● Action item: Every line of the material needs an exact copy, apart from the images.
*** Available data ***
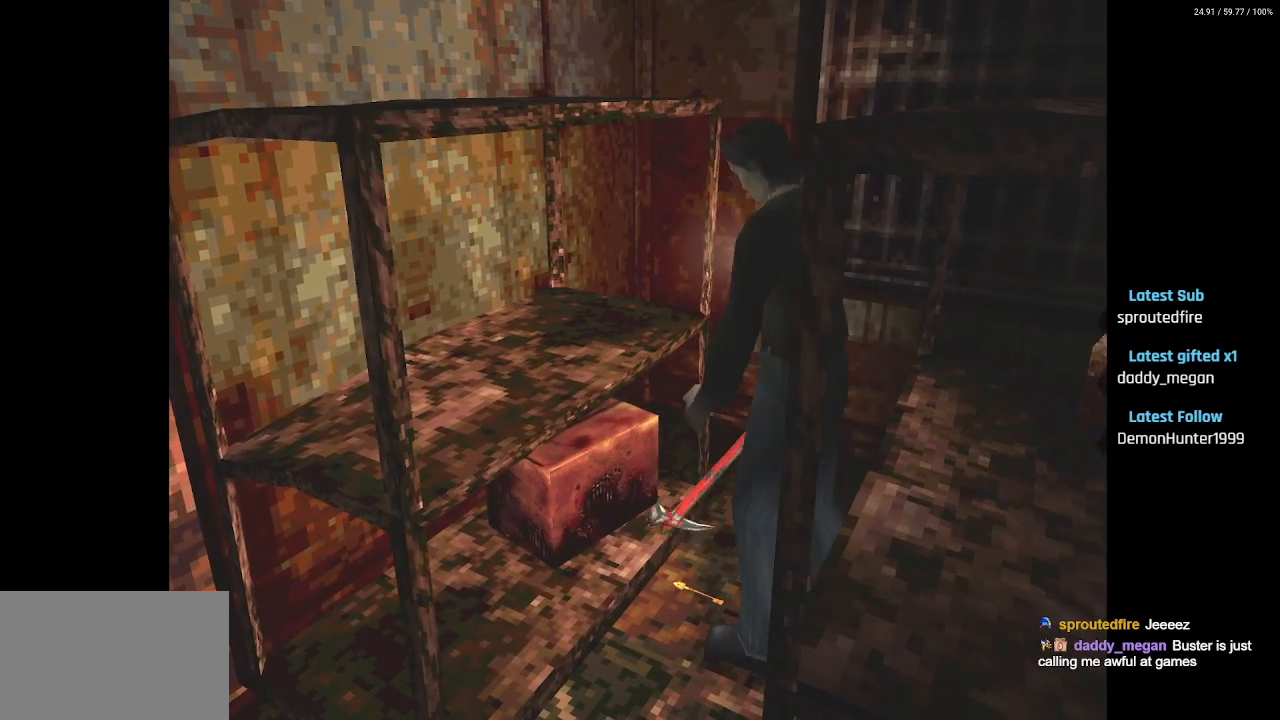
{"buttons": ["CROSS"], "left_stick": "center", "right_stick": "center", "events": [[433, "CROSS", "down"]]}
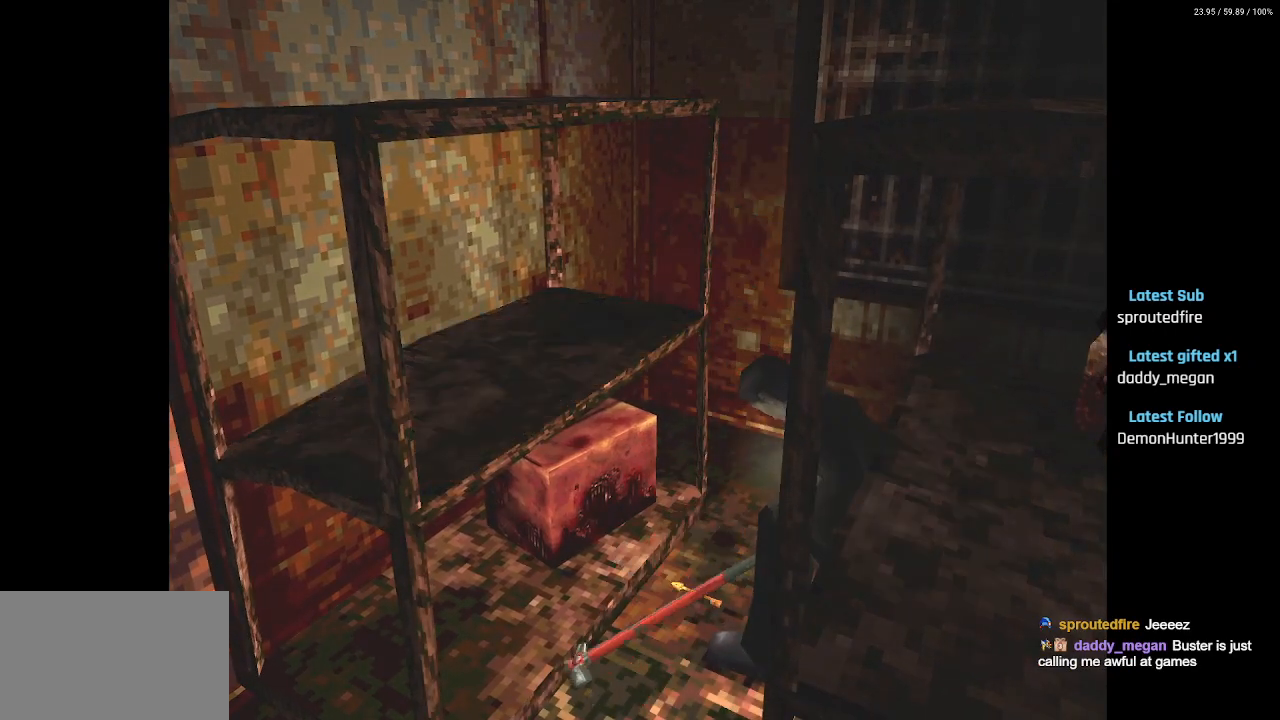
{"buttons": [], "left_stick": "center", "right_stick": "center", "events": [[17, "CROSS", "up"], [217, "CROSS", "down"], [300, "CROSS", "up"]]}
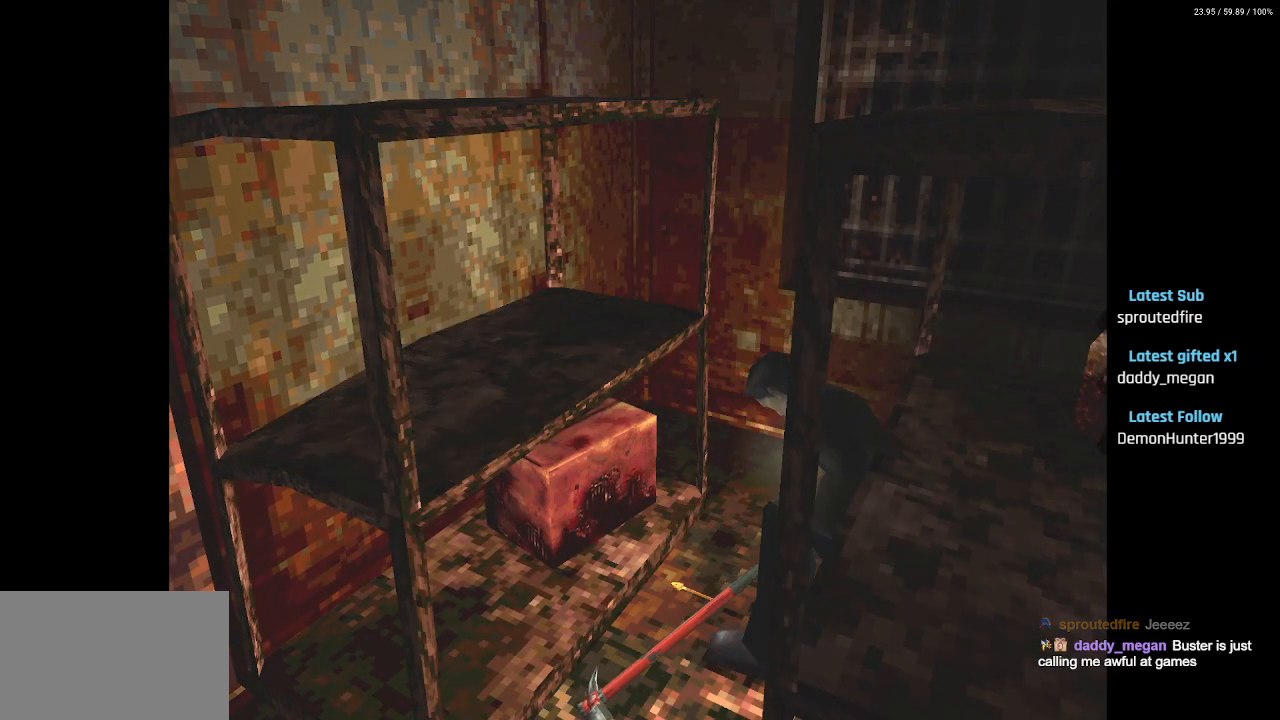
{"buttons": ["CROSS"], "left_stick": "center", "right_stick": "center", "events": [[450, "CROSS", "down"]]}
*** End of Available data ***
● Solved problem:
{"buttons": ["CROSS"], "left_stick": "center", "right_stick": "center", "events": [[433, "CROSS", "down"]]}
{"buttons": [], "left_stick": "center", "right_stick": "center", "events": [[17, "CROSS", "up"], [217, "CROSS", "down"], [300, "CROSS", "up"]]}
{"buttons": ["CROSS"], "left_stick": "center", "right_stick": "center", "events": [[450, "CROSS", "down"]]}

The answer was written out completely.